La jeune collégienne baissa la tête, intimidée.

« C… c'est vrai… pardon. C'est juste que… je m'inquiétais pour Alya et…

— Tu n'aurais pas fait grand-chose pour l'aider si tu t'étais retrouvée sous les décombres, crois-moi.

— Oui, c'est vrai… désolée. »

Kaito était sur le point de continuer sa remise à l'ordre quand il entendit un second bruit de course et vit Adrien arriver dans son champ de vision.

« Ah, enfin ! Je ne savais pas où vous étiez et je…

— Ça vaut pour toi aussi, d'ailleurs, l'interrompit le magicien avec un regard sévère.

Le jeune mannequin cligna des yeux, perdu.

« Heu… j'ai manqué quelque chose ?

— Non, t'inquiète, fit Alya. C'est juste Kaito qui nous a révélé la part de mère poule qui était caché en lui et qui enguirlandait Marinette pour s'être mise en danger.

— Et tu n'es pas mieux ! continua le magicien. Je n'ose même pas imaginer comment Hakuba m'aurait lynché s'il avait appris que je t'ai laissé aller sur un champ de bataille ! »

Adrien cligna des yeux un moment avant d'éclater de rire.

« Qu'est-ce que tu trouve si drôle, toi ? fit Kaito, proprement agacé.

— Non, c'est juste que… en général, quand on me fait des remarques, on ramène toujours ça à mon père. Ça m'a fait bizarre que tu parles d'Arthur dans une situation pareille…

— Oui, et bien ton père aussi, il me tuerai, je pense, s'il apprenait ce qu'il s'est passé. »

Le jeune garçon mit sa main dans les cheveux, gêné, et Alya préféra changer de sujet.

« On ferait mieux de retourner au café, Nino doit se faire un sang d'encre.

— Bonne idée. »

Les quatre se mirent en route, mais Kaito s'arrêta en sentent son portable vibrer dans sa poche. Il le sortit pour voir qu'il avait deux messages, un d'Aoko qui datait de plusieurs minutes auparavant et qu'il n'avait vraisemblablement pas entendu dans la panique ambiante, et un de Jii qu'il venait de recevoir. Celui de sa camarade s'inquiétait de son absence dans l'abri du café, tandis que celui du vieux complice demandaient des précisions sur ce qu'il s'était passé pendant l'attaque – il semblait avoir entendu sa voix dans le direct d'Alya, même si son visage n'était pas apparu à l'écran.

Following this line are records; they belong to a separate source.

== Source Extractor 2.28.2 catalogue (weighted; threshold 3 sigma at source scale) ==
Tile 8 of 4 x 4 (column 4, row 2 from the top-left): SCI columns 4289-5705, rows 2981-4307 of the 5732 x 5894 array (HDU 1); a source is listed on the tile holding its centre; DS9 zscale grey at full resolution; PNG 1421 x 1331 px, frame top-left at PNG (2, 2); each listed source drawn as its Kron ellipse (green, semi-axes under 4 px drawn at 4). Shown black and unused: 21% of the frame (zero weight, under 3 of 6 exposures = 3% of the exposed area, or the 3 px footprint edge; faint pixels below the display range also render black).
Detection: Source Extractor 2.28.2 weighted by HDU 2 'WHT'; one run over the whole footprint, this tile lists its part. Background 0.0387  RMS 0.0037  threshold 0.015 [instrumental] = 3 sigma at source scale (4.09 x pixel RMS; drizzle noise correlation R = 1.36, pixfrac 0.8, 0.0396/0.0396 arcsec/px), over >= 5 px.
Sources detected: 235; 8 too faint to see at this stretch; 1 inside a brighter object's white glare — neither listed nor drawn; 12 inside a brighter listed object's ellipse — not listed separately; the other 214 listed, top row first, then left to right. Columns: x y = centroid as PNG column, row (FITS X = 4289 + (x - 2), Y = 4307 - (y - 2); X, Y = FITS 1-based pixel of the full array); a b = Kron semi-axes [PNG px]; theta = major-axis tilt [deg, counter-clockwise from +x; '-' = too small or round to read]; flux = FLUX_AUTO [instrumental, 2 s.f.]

Il soupira avant de remettre son portable dans sa poche. Il verrait plus tard.

Ils avaient à peine descendu l'avenue que son portable se remit à vibrer de nouveau à plusieurs reprises, et il grogna. Il sortit de nouveau l'appareil pour voir que Hakuba et Akako s'étaient ajoutés à la liste. Il soupira pour jeter un coup d'œil.

Il ignora royalement le message du détective et préféra ouvrir le mail de la sorcière. Il fronça les sourcils quand il vit qu'il ne contenait que quelques mots succincts.

« Il faut qu'on parle. C'est urgent. »


NdA : What ? On finit encore sur un cliffhanger ? Sort of ? Hem... sorry. (pourquoi j'écris en anglais, moi ?) Bref. Il faut que je vous avoue un truc. Imaginer des Akumas, c'est DUR. J'admire l'équipe de MLB qui arrive à en imaginer un à chaque épisode. J'avais tellement eu du mal pour imaginer pourquoi akuma et pourquoi sous cette forme que j'ai procrastiné en écrivant 17 pages Word de trucs qui ne se passeront qu'après... dont l'avant dernier-chapitre (sauf remaniement imprévu) quasiment en intégralité. Voyons le bon côté des choses, je n'aurai pas à les écrire plus tard :D (mais oui, il y avait une raison pour laquelle l'Akuma était sous cette forme, je le mentionnerai dans le prochain chapitre.)